## Exercise brief:
State how many lines of the listing below contain the word "distances". Reply with the number alone.

Dataset entries
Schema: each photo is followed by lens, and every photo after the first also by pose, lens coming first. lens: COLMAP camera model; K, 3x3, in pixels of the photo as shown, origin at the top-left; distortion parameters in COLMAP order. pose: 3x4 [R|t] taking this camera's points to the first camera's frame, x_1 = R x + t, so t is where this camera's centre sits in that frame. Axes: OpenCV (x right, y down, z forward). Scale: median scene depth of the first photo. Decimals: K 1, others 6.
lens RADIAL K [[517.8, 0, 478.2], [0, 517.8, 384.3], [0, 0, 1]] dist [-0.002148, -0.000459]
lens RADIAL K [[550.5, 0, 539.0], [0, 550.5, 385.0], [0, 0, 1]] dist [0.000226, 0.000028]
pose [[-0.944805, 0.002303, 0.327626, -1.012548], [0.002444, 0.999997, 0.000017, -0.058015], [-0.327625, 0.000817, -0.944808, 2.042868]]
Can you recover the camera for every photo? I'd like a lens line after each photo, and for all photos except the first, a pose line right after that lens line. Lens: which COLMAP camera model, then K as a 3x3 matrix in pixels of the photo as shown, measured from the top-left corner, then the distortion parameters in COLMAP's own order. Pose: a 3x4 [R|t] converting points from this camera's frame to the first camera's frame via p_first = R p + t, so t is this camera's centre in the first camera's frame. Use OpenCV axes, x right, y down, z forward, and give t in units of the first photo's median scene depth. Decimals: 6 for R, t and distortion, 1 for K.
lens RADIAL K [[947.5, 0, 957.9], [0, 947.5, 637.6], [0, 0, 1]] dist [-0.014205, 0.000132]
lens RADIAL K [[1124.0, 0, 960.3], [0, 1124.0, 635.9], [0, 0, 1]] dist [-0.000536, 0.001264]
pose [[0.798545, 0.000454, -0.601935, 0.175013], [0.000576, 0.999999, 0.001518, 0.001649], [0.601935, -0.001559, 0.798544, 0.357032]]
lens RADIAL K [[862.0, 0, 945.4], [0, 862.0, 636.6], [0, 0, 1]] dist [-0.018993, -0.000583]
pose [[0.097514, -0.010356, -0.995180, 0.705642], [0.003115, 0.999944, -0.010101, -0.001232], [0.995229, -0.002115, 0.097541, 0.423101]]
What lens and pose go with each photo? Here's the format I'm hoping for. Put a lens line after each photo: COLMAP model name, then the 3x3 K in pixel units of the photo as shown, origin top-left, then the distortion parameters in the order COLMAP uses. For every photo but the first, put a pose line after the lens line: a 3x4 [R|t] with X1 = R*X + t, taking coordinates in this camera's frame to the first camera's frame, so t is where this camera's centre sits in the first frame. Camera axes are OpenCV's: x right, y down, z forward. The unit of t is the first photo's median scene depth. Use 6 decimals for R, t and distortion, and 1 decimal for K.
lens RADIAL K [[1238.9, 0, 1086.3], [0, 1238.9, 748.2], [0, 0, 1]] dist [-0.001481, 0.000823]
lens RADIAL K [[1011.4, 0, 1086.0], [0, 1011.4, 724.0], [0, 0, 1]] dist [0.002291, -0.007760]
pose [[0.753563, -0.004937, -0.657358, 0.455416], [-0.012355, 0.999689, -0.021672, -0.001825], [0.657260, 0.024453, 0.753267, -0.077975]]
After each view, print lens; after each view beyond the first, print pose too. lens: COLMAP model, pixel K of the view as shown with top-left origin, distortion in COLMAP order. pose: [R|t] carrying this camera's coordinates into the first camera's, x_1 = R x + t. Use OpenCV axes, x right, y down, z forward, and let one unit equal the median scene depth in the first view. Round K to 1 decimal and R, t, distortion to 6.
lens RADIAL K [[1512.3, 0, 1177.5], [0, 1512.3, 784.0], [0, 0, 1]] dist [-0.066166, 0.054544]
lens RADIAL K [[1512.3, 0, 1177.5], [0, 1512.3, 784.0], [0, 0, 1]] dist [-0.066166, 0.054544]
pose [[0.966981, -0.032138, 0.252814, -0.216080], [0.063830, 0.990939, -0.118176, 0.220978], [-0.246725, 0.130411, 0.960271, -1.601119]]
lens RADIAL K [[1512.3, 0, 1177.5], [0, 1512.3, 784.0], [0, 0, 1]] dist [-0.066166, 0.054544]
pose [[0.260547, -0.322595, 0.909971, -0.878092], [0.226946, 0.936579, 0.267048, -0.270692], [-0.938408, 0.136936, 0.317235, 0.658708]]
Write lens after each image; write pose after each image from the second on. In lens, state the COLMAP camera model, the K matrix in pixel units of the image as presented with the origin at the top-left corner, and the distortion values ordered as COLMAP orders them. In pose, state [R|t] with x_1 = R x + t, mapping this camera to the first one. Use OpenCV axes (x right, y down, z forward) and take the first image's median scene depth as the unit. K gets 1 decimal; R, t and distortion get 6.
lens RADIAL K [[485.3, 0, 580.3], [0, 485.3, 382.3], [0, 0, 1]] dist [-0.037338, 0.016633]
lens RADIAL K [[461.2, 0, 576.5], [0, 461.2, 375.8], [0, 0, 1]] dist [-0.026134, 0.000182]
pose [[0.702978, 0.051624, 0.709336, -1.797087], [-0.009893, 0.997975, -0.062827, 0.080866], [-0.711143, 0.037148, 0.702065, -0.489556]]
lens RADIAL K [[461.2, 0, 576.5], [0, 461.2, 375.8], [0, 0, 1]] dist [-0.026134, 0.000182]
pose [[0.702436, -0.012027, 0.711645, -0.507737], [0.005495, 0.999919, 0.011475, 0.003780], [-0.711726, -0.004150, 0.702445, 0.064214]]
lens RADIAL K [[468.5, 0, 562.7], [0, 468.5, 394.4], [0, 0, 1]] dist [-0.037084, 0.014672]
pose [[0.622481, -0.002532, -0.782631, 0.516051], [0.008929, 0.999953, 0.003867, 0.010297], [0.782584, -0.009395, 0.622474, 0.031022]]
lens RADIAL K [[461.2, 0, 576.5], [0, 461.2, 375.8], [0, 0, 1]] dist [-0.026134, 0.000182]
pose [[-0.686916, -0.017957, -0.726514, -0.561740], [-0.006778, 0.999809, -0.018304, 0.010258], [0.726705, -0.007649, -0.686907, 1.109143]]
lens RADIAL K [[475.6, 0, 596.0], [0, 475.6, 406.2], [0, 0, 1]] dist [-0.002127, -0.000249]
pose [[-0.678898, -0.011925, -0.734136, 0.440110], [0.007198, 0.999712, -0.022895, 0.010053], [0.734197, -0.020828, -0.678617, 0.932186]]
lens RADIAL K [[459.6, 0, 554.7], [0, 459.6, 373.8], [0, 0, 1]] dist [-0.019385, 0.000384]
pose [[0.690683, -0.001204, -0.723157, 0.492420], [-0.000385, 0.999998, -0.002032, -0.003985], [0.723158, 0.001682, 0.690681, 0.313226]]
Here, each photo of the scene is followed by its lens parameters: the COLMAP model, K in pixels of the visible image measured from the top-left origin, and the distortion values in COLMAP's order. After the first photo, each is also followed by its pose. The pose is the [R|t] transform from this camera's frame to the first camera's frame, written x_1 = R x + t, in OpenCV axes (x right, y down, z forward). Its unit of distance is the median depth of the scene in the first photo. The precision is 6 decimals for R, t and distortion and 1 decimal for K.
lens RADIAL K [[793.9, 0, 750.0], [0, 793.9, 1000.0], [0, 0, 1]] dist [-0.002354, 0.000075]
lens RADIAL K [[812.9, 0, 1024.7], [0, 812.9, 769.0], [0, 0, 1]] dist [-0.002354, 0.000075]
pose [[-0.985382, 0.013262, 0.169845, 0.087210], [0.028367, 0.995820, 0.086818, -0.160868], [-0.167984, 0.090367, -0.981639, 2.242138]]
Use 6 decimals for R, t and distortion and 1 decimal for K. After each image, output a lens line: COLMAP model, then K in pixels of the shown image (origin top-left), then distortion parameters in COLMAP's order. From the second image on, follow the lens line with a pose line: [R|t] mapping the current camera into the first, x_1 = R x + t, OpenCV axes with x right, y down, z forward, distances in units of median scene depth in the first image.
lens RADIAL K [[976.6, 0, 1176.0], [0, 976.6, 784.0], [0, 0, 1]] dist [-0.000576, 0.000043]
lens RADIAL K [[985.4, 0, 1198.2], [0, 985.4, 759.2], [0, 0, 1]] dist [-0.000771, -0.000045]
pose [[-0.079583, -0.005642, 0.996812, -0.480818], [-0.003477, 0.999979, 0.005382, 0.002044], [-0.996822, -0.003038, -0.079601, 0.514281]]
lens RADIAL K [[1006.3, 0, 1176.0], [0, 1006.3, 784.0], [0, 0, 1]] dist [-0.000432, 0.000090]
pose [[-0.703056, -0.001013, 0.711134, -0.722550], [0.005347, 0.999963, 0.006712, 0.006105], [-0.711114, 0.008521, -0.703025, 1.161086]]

## Task response:
1